For the API, I decided to call predictions greater than or equal to 0.9 and less than or equal to 1.0 toxic comments since the model is pretty sure at these instances, predictions greater than or equal to 0.0 and less than or equal to 0.1 nontoxic comments and regarded every prediction from 0.2 to 0.8 neither toxic nor non-toxic comments.
- test_main.py: Add the following code to test_main.py file:
from fastapi.testclient import TestClient
from .main import app
client = TestClient(app)
def test_check_toxicity():
response = client.post("/comments/")
response = client.post(
"/comments/",
json={"comments": "string"},
)
assert response.status_code == 200
def test_check_toxicity_wrong_datatype():
response = client.post(
"/comments/",
json={"comments": 20},
)
assert response.status_code == 422
assert response.json() == {
"detail": [
{
"type": "string_type",
"loc": [
"body",
"comments"
],
"msg": "Input should be a valid string",
"input": 20,
"url": "https://errors.pydantic.dev/2.3/v/string_type"
}
]
}
These test cases use the TestClient to simulate HTTP requests to the FastAPI application and then assert that the responses match the expected behavior. They help ensure that the endpoint for checking the toxicity of comments handles various scenarios correctly, including incorrect data types and missing data.
- In routers directory, create an init.py file, and comments.py file. Inside comments.py file, add the following code:
from typing import Annotated
from fastapi import APIRouter, Depends, HTTPException, status
from ..dependencies import check_toxicity
router = APIRouter(
prefix="/comments",
tags=["comments"],
)
@router.post('/')
async def check_toxic_comment(toxicity_check: Annotated[dict, Depends(check_toxicity)]):
return toxicity_check
The code above defines a FastAPI router (router) that handles HTTP POST requests to "/comments/" by using the check_toxicity dependency to validate and check the toxicity of the incoming data. The endpoint itself simply returns if the comment is toxic or not. The use of annotations and dependencies allows for modular and reusable code, as well as a clear separation of concerns.
Add model and vectorizer
Add the downloaded model and vectorizer to the project root directory.

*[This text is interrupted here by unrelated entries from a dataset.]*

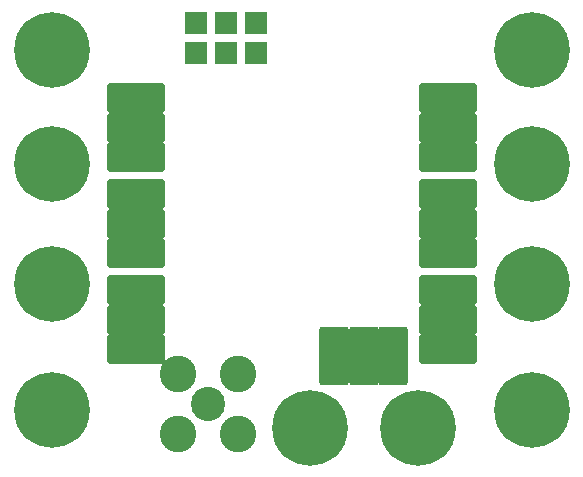
<source format=gbr>
%TF.GenerationSoftware,KiCad,Pcbnew,6.0.4-6f826c9f35~116~ubuntu20.04.1*%
%TF.CreationDate,2022-05-15T21:38:31+00:00*%
%TF.ProjectId,VLFANT01A,564c4641-4e54-4303-9141-2e6b69636164,rev?*%
%TF.SameCoordinates,Original*%
%TF.FileFunction,Soldermask,Top*%
%TF.FilePolarity,Negative*%
%FSLAX46Y46*%
G04 Gerber Fmt 4.6, Leading zero omitted, Abs format (unit mm)*
G04 Created by KiCad (PCBNEW 6.0.4-6f826c9f35~116~ubuntu20.04.1) date 2022-05-15 21:38:31*
%MOMM*%
%LPD*%
G01*
G04 APERTURE LIST*
G04 Aperture macros list*
%AMRoundRect*
0 Rectangle with rounded corners*
0 $1 Rounding radius*
0 $2 $3 $4 $5 $6 $7 $8 $9 X,Y pos of 4 corners*
0 Add a 4 corners polygon primitive as box body*
4,1,4,$2,$3,$4,$5,$6,$7,$8,$9,$2,$3,0*
0 Add four circle primitives for the rounded corners*
1,1,$1+$1,$2,$3*
1,1,$1+$1,$4,$5*
1,1,$1+$1,$6,$7*
1,1,$1+$1,$8,$9*
0 Add four rect primitives between the rounded corners*
20,1,$1+$1,$2,$3,$4,$5,0*
20,1,$1+$1,$4,$5,$6,$7,0*
20,1,$1+$1,$6,$7,$8,$9,0*
20,1,$1+$1,$8,$9,$2,$3,0*%
G04 Aperture macros list end*
%ADD10RoundRect,0.200000X-2.250000X1.050000X-2.250000X-1.050000X2.250000X-1.050000X2.250000X1.050000X0*%
%ADD11RoundRect,0.200000X2.250000X-1.050000X2.250000X1.050000X-2.250000X1.050000X-2.250000X-1.050000X0*%
%ADD12C,2.900000*%
%ADD13C,3.100000*%
%ADD14RoundRect,0.200000X-1.050000X-2.250000X1.050000X-2.250000X1.050000X2.250000X-1.050000X2.250000X0*%
%ADD15RoundRect,0.200000X0.762000X-0.762000X0.762000X0.762000X-0.762000X0.762000X-0.762000X-0.762000X0*%
%ADD16C,6.400000*%
G04 APERTURE END LIST*
D10*
%TO.C,J1*%
X12192000Y31456000D03*
X12192000Y28956000D03*
X12192000Y26456000D03*
%TD*%
D11*
%TO.C,J2*%
X12192000Y18328000D03*
X12192000Y20828000D03*
X12192000Y23328000D03*
%TD*%
%TO.C,J3*%
X12192000Y10200000D03*
X12192000Y12700000D03*
X12192000Y15200000D03*
%TD*%
D10*
%TO.C,J4*%
X38608000Y31456000D03*
X38608000Y28956000D03*
X38608000Y26456000D03*
%TD*%
%TO.C,J5*%
X38608000Y23328000D03*
X38608000Y20828000D03*
X38608000Y18328000D03*
%TD*%
%TO.C,J6*%
X38608000Y15200000D03*
X38608000Y12700000D03*
X38608000Y10200000D03*
%TD*%
D12*
%TO.C,J7*%
X18288000Y5588000D03*
D13*
X20828000Y3048000D03*
X20828000Y8128000D03*
X15748000Y8128000D03*
X15748000Y3048000D03*
%TD*%
D14*
%TO.C,J8*%
X28996000Y9652000D03*
X31496000Y9652000D03*
X33996000Y9652000D03*
%TD*%
D15*
%TO.C,J9*%
X17272000Y35306000D03*
X17272000Y37846000D03*
X19812000Y35306000D03*
X19812000Y37846000D03*
X22352000Y35306000D03*
X22352000Y37846000D03*
%TD*%
D16*
%TO.C,M1*%
X45720000Y35560000D03*
%TD*%
%TO.C,M2*%
X45720000Y5080000D03*
%TD*%
%TO.C,M3*%
X5080000Y35560000D03*
%TD*%
%TO.C,M4*%
X5080000Y5080000D03*
%TD*%
%TO.C,M5*%
X45720000Y25908000D03*
%TD*%
%TO.C,M6*%
X45720000Y15748000D03*
%TD*%
%TO.C,M7*%
X5080000Y25908000D03*
%TD*%
%TO.C,M8*%
X5080000Y15748000D03*
%TD*%
%TO.C,M9*%
X36068000Y3556000D03*
%TD*%
%TO.C,M10*%
X26924000Y3556000D03*
%TD*%
G36*
X14643902Y9432615D02*
G01*
X14662799Y9374456D01*
X14711748Y9338892D01*
X14772378Y9338892D01*
X14804588Y9356930D01*
X14806588Y9356904D01*
X14807565Y9355159D01*
X14806864Y9353664D01*
X14653403Y9222597D01*
X14643521Y9211027D01*
X14641636Y9210359D01*
X14640115Y9211658D01*
X14640000Y9212326D01*
X14640000Y9431997D01*
X14641000Y9433729D01*
X14643000Y9433729D01*
X14643902Y9432615D01*
G37*
M02*

</source>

- Also, you can create a .gitignore file and add the following:
__pycache__/
.venv/
.pytest_cache
- Generate a requirements.txt file using the following command:
pip freeze > requirements.txt
The final project directory should be as follows:
Test app
Now, you can test the project.
Open Postman
Add a new request
change method to POST
enter the follownig url http://127.0.0.1:8000/comments/
Select Body, raw and JSON
Enter the following JSON comment for example and click Send:
{
"comments": "trash stuff"
}
The API should respond with the following to show that trash stuff is a toxic comment:
{
"response": [
"toxic comment",
0.9616073904446953
]
}
Conclusion
Basically, when you send a JSON comment, the fastapi application takes the comment and calls check_toxic_comment function which calls check_toxicity dependency that predicts if a comment is toxic or not and returns the value.

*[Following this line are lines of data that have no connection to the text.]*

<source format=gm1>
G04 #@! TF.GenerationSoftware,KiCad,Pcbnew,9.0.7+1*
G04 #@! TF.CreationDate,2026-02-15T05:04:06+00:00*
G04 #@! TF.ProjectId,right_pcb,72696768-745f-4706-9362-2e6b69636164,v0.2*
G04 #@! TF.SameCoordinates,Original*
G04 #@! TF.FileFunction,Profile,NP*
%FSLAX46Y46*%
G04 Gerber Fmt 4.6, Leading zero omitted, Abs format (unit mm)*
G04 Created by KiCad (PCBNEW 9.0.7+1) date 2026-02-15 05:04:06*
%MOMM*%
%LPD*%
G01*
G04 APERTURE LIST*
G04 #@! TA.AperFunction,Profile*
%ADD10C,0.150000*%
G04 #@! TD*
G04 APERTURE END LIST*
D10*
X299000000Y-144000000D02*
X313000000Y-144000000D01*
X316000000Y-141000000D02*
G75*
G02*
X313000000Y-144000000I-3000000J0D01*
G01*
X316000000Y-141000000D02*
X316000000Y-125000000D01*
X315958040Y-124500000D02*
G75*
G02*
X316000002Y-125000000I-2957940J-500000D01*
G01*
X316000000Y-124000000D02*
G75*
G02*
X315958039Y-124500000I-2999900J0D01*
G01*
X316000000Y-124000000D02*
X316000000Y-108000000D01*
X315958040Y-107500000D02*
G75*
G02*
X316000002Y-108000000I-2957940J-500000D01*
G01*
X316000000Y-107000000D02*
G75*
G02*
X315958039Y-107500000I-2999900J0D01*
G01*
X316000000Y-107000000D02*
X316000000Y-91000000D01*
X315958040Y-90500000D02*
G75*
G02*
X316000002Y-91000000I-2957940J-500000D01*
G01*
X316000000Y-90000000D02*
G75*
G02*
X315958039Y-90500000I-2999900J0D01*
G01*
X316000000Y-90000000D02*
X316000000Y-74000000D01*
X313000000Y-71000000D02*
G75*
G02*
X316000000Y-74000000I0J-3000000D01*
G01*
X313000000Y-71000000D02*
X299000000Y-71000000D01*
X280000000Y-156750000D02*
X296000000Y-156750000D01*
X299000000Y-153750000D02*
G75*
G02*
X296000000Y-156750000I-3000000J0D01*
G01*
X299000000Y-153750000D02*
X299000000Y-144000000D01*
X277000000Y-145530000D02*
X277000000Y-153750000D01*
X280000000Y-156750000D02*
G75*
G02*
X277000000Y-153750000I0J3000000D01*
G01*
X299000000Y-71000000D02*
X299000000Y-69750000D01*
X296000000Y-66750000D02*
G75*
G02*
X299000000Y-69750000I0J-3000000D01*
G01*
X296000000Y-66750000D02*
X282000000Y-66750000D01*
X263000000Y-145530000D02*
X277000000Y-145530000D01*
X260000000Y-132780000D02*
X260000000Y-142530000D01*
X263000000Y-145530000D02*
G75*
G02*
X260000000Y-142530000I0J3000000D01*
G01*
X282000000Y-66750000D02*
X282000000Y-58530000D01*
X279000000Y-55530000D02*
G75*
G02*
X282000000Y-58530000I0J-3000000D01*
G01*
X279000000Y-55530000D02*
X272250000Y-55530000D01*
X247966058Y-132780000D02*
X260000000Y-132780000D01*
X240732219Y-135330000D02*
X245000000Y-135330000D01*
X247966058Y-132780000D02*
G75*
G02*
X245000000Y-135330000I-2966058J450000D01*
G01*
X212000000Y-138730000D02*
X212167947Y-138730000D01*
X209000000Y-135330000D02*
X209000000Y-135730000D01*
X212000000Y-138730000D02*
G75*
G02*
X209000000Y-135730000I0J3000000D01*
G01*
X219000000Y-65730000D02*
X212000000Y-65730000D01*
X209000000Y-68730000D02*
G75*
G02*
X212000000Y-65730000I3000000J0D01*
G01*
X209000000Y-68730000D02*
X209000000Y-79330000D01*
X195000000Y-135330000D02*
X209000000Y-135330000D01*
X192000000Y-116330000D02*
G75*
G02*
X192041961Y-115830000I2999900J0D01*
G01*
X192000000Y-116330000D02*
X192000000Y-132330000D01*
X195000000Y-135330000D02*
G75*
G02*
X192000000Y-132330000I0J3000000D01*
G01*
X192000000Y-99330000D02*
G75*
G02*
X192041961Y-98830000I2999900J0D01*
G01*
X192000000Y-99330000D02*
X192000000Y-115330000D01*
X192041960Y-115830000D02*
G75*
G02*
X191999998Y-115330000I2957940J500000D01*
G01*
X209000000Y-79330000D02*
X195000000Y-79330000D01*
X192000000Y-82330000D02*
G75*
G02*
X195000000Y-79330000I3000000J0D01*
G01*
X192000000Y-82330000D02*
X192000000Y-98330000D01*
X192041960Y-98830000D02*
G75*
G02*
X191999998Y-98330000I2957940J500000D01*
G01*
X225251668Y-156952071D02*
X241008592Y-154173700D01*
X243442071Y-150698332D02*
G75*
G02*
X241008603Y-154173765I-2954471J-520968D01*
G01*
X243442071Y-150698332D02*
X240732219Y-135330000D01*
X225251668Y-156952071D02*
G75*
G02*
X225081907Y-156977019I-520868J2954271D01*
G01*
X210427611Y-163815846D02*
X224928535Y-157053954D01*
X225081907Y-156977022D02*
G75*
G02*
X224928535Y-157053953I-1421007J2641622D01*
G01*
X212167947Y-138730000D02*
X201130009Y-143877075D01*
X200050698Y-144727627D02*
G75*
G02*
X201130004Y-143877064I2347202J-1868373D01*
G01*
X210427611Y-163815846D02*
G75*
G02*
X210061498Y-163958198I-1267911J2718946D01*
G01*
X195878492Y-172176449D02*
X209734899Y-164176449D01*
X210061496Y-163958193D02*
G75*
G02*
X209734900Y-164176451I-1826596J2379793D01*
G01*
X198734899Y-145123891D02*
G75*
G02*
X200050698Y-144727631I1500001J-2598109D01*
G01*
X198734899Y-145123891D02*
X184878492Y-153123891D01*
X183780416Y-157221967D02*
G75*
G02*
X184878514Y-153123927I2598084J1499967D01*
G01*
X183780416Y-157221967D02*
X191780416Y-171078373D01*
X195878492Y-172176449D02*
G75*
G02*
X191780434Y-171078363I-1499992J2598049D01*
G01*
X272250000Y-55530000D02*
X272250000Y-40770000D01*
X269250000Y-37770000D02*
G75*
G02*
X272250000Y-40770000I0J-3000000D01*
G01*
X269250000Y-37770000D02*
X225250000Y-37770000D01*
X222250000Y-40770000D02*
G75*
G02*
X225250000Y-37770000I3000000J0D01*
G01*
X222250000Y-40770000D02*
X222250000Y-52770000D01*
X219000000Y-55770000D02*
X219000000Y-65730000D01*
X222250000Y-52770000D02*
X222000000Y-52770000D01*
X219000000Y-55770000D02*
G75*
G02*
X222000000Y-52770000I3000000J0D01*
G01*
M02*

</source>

You can get the complete code here: https://github.com/emmakodes/fastapi-toxic-comment-detector
Top comments (2)
Why exactly is 'trash stuff' considered a toxic comment? Devoid of context, it's impossible to make that judgement.
This kind of detector should only really be used to flag comments that would then be passed to a human for review... but even a system like that would not be foolproof due to the fact that the 'toxicity' of any comment is subjective.

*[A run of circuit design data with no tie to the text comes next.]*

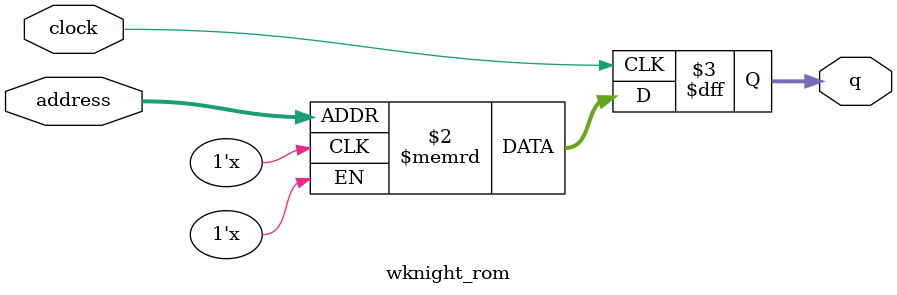
<source format=sv>
module wknight_rom (
	input logic clock,
	input logic [11:0] address,
	output logic [1:0] q
);

logic [1:0] memory [0:3024] /* synthesis ram_init_file = "./wknight/wknight.COE" */;

always_ff @ (posedge clock) begin
	q <= memory[address];
end

endmodule

</source>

A reliable toxic comment detector would be a very difficult thing to build indeed. It would need to take into account: context, regional dialects/slang/idioms, sarcasm, jokes, etc.
Yes, @jonrandy It is right to also have a human act as a second reviewer for this system so as to improve the system over time and indeed you are right. We can think of it as a system to help owners know comments to pay more attention to.